### TRY IT
For every row below, rewrite the text read from the page as a numbered list with one line per item, omitting any blank lines. Please leave the pictures out of your answer.

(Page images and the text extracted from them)

= = = = = = =

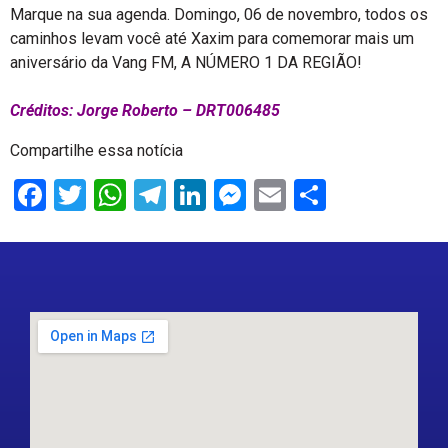
Marque na sua agenda. Domingo, 06 de novembro, todos os
caminhos levam você até Xaxim para comemorar mais um
aniversário da Vang FM, A NÚMERO 1 DA REGIÃO!
Créditos: Jorge Roberto – DRT006485
Compartilhe essa notícia
Facebook
Twitter
WhatsApp
Telegram
LinkedIn
Messenger
Email
Share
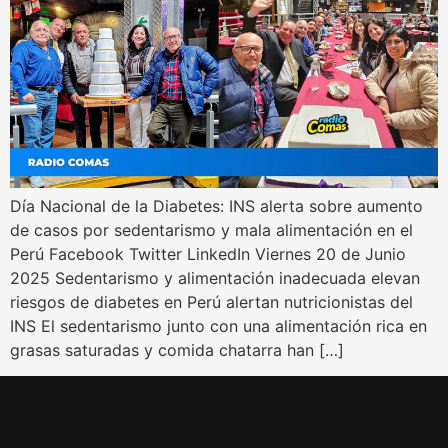
Día Nacional de la Diabetes: INS alerta sobre aumento
de casos por sedentarismo y mala alimentación en el
Perú Facebook Twitter LinkedIn Viernes 20 de Junio
2025 Sedentarismo y alimentación inadecuada elevan
riesgos de diabetes en Perú alertan nutricionistas del
INS El sedentarismo junto con una alimentación rica en
grasas saturadas y comida chatarra han […]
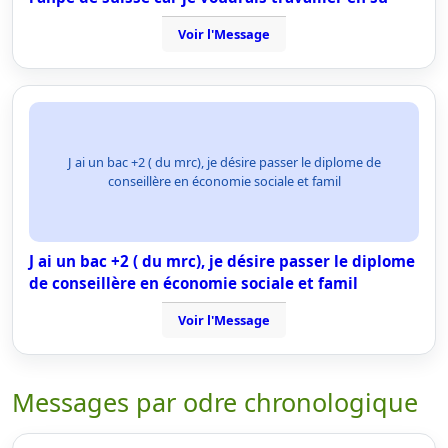
Voir l'Message
J ai un bac +2 ( du mrc), je désire passer le diplome de
conseillère en économie sociale et famil
J ai un bac +2 ( du mrc), je désire passer le diplome
de conseillère en économie sociale et famil
Voir l'Message
Messages par odre chronologique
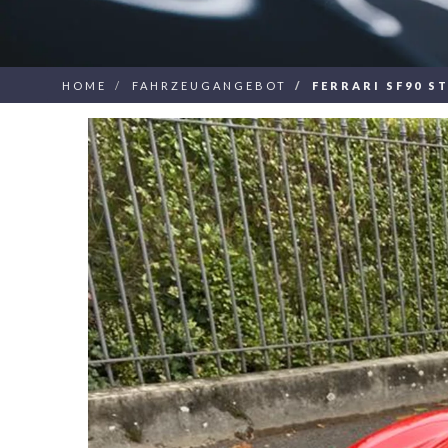
HOME
FAHRZEUGANGEBOT
FERRARI SF90 S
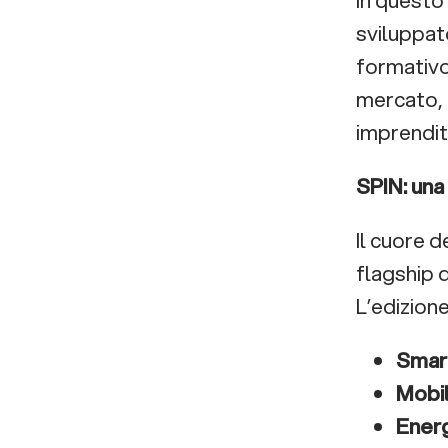
sviluppato
formativo
mercato, 
imprendit
SPIN: una
Il cuore 
flagship 
L’edizione
Smar
Mobil
Energ
Robot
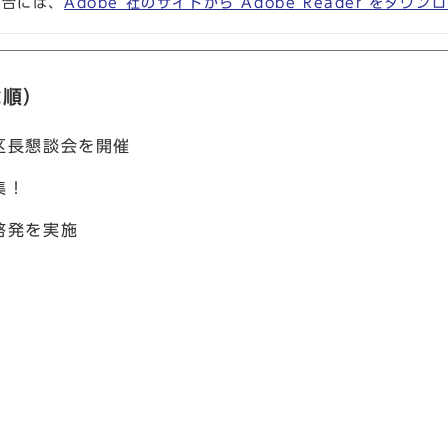
場合には、
Adobe 社のサイトから Adobe Reader をダ
載順）
区長懇談会を開催
集！
啓発を実施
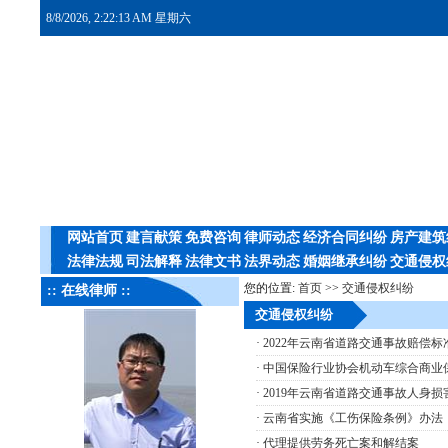
8/8/2026, 2:22:13 AM 星期六
网站首页
建言献策
免费咨询
律师动态
经济合同纠纷
房产建筑
法律法规
司法解释
法律文书
法界动态
婚姻继承纠纷
交通侵权
您的位置:
首页
>>
交通侵权纠纷
:: 在线律师 ::
交通侵权纠纷
·
2022年云南省道路交通事故赔偿标准
·
中国保险行业协会机动车综合商业保险
·
2019年云南省道路交通事故人身
·
云南省实施《工伤保险条例》办法
·
代理提供劳务死亡案和解结案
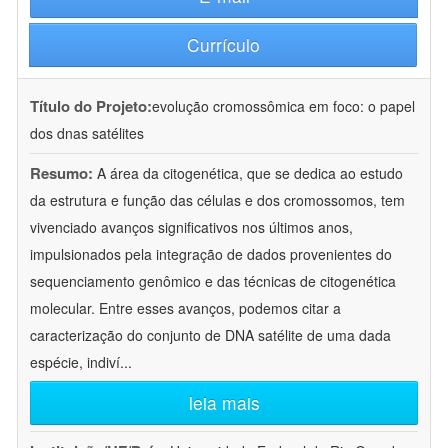
Currículo
Título do Projeto:
evolução cromossômica em foco: o papel
dos dnas satélites
Resumo:
A área da citogenética, que se dedica ao estudo
da estrutura e função das células e dos cromossomos, tem
vivenciado avanços significativos nos últimos anos,
impulsionados pela integração de dados provenientes do
sequenciamento genômico e das técnicas de citogenética
molecular. Entre esses avanços, podemos citar a
caracterização do conjunto de DNA satélite de uma dada
espécie, indiví
...
leia mais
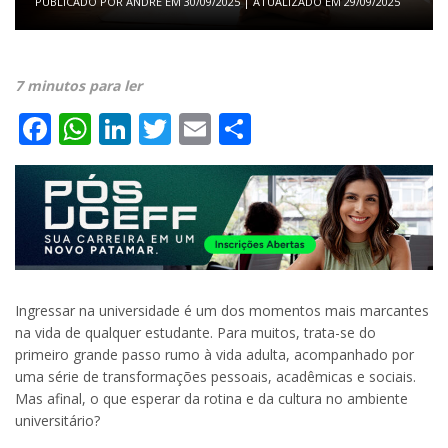
PUBLICADO POR
ANDRE
EM
30/09/2025
| ATUALIZADO EM
29/09/2025
7 minutos para ler
Facebook
WhatsApp
LinkedIn
Twitter
Email
Share
Ingressar na universidade é um dos momentos mais marcantes
na vida de qualquer estudante. Para muitos, trata-se do
primeiro grande passo rumo à vida adulta, acompanhado por
uma série de transformações pessoais, acadêmicas e sociais.
Mas afinal, o que esperar da rotina e da cultura no ambiente
universitário?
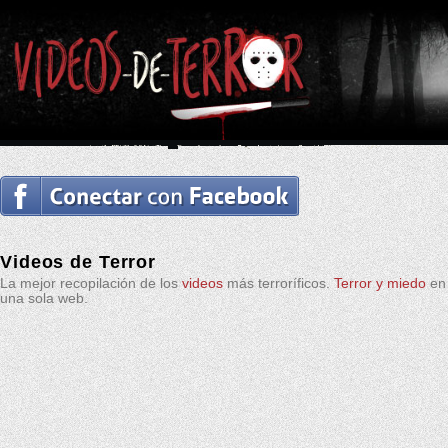
Videos de Terror
La mejor recopilación de los
videos
más terroríficos.
Terror y miedo
en
una sola web.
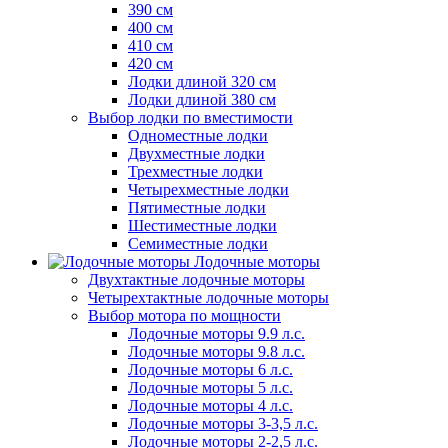
390 см
400 см
410 см
420 см
Лодки длиной 320 см
Лодки длиной 380 см
Выбор лодки по вместимости
Одноместные лодки
Двухместные лодки
Трехместные лодки
Четырехместные лодки
Пятиместные лодки
Шестиместные лодки
Семиместные лодки
Лодочные моторы
Двухтактные лодочные моторы
Четырехтактные лодочные моторы
Выбор мотора по мощности
Лодочные моторы 9.9 л.с.
Лодочные моторы 9.8 л.с.
Лодочные моторы 6 л.с.
Лодочные моторы 5 л.с.
Лодочные моторы 4 л.с.
Лодочные моторы 3-3,5 л.с.
Лодочные моторы 2-2,5 л.с.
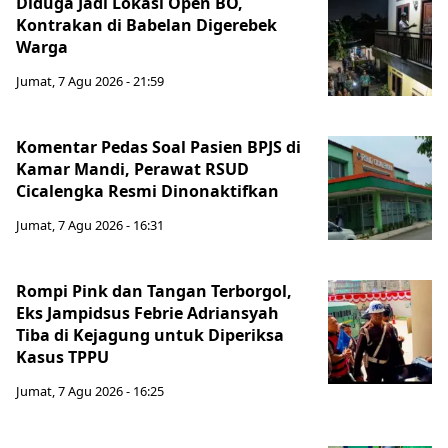
Diduga Jadi Lokasi Open BO,
Kontrakan di Babelan Digerebek
Warga
Jumat, 7 Agu 2026 - 21:59
Komentar Pedas Soal Pasien BPJS di
Kamar Mandi, Perawat RSUD
Cicalengka Resmi Dinonaktifkan
Jumat, 7 Agu 2026 - 16:31
Rompi Pink dan Tangan Terborgol,
Eks Jampidsus Febrie Adriansyah
Tiba di Kejagung untuk Diperiksa
Kasus TPPU
Jumat, 7 Agu 2026 - 16:25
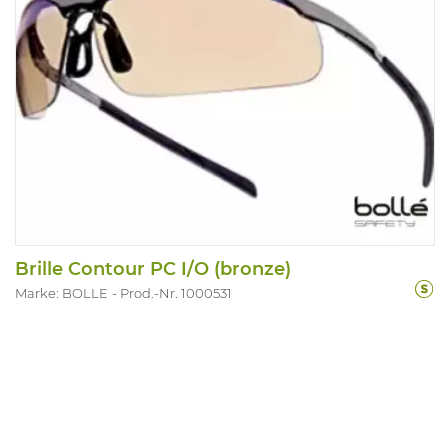
Brille Contour PC I/O (bronze)
Marke: BOLLE
Prod.-Nr. 1000531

= = = = = = =

### WORKED SOLUTION
1. Marque na sua agenda. Domingo, 06 de novembro, todos os
2. caminhos levam você até Xaxim para comemorar mais um
3. aniversário da Vang FM, A NÚMERO 1 DA REGIÃO!
4. Créditos: Jorge Roberto – DRT006485
5. Compartilhe essa notícia
6. Facebook
7. Twitter
8. WhatsApp
9. Telegram
10. LinkedIn
11. Messenger
12. Email
13. Share
14. Día Nacional de la Diabetes: INS alerta sobre aumento
15. de casos por sedentarismo y mala alimentación en el
16. Perú Facebook Twitter LinkedIn Viernes 20 de Junio
17. 2025 Sedentarismo y alimentación inadecuada elevan
18. riesgos de diabetes en Perú alertan nutricionistas del
19. INS El sedentarismo junto con una alimentación rica en
20. grasas saturadas y comida chatarra han […]
21. Voir l'Message
22. J ai un bac +2 ( du mrc), je désire passer le diplome de
23. conseillère en économie sociale et famil
24. J ai un bac +2 ( du mrc), je désire passer le diplome
25. de conseillère en économie sociale et famil
26. Voir l'Message
27. Messages par odre chronologique
28. HOME
29. FAHRZEUGANGEBOT
30. FERRARI SF90 S
31. sviluppato
32. formativo
33. mercato, 
34. imprendit
35. SPIN: una
36. Il cuore 
37. flagship 
38. L’edizione
39. Smar
40. Mobil
41. Energ
42. Robot
43. 場合には、
44. Adobe 社のサイトから Adobe Reader をダ
45. 載順）
46. 区長懇談会を開催
47. 集！
48. 啓発を実施
49. 8/8/2026, 2:22:13 AM 星期六
50. 网站首页
51. 建言献策
52. 免费咨询
53. 律师动态
54. 经济合同纠纷
55. 房产建筑
56. 法律法规
57. 司法解释
58. 法律文书
59. 法界动态
60. 婚姻继承纠纷
61. 交通侵权
62. 您的位置:
63. 首页
64. >>
65. 交通侵权纠纷
66. :: 在线律师 ::
67. 交通侵权纠纷
68. ·
69. 2022年云南省道路交通事故赔偿标准
70. ·
71. 中国保险行业协会机动车综合商业保险
72. ·
73. 2019年云南省道路交通事故人身
74. ·
75. 云南省实施《工伤保险条例》办法
76. ·
77. 代理提供劳务死亡案和解结案
78. Currículo
79. Título do Projeto:
80. evolução cromossômica em foco: o papel
81. dos dnas satélites
82. Resumo:
83. A área da citogenética, que se dedica ao estudo
84. da estrutura e função das células e dos cromossomos, tem
85. vivenciado avanços significativos nos últimos anos,
86. impulsionados pela integração de dados provenientes do
87. sequenciamento genômico e das técnicas de citogenética
88. molecular. Entre esses avanços, podemos citar a
89. caracterização do conjunto de DNA satélite de uma dada
90. espécie, indiví
91. ...
92. leia mais
93. PUBLICADO POR
94. ANDRE
95. EM
96. 30/09/2025
97. | ATUALIZADO EM
98. 29/09/2025
99. 7 minutos para ler
100. Facebook
101. WhatsApp
102. LinkedIn
103. Twitter
104. Email
105. Share
106. Ingressar na universidade é um dos momentos mais marcantes
107. na vida de qualquer estudante. Para muitos, trata-se do
108. primeiro grande passo rumo à vida adulta, acompanhado por
109. uma série de transformações pessoais, acadêmicas e sociais.
110. Mas afinal, o que esperar da rotina e da cultura no ambiente
111. universitário?
112. Videos de Terror
113. La mejor recopilación de los
114. videos
115. más terroríficos.
116. Terror y miedo
117. en
118. una sola web.
119. 390 см
120. 400 см
121. 410 см
122. 420 см
123. Лодки длиной 320 см
124. Лодки длиной 380 см
125. Выбор лодки по вместимости
126. Одноместные лодки
127. Двухместные лодки
128. Трехместные лодки
129. Четырехместные лодки
130. Пятиместные лодки
131. Шестиместные лодки
132. Семиместные лодки
133. Лодочные моторы
134. Двухтактные лодочные моторы
135. Четырехтактные лодочные моторы
136. Выбор мотора по мощности
137. Лодочные моторы 9.9 л.с.
138. Лодочные моторы 9.8 л.с.
139. Лодочные моторы 6 л.с.
140. Лодочные моторы 5 л.с.
141. Лодочные моторы 4 л.с.
142. Лодочные моторы 3-3,5 л.с.
143. Лодочные моторы 2-2,5 л.с.
144. Diduga Jadi Lokasi Open BO,
145. Kontrakan di Babelan Digerebek
146. Warga
147. Jumat, 7 Agu 2026 - 21:59
148. Komentar Pedas Soal Pasien BPJS di
149. Kamar Mandi, Perawat RSUD
150. Cicalengka Resmi Dinonaktifkan
151. Jumat, 7 Agu 2026 - 16:31
152. Rompi Pink dan Tangan Terborgol,
153. Eks Jampidsus Febrie Adriansyah
154. Tiba di Kejagung untuk Diperiksa
155. Kasus TPPU
156. Jumat, 7 Agu 2026 - 16:25
157. Brille Contour PC I/O (bronze)
158. Marke: BOLLE
159. Prod.-Nr. 1000531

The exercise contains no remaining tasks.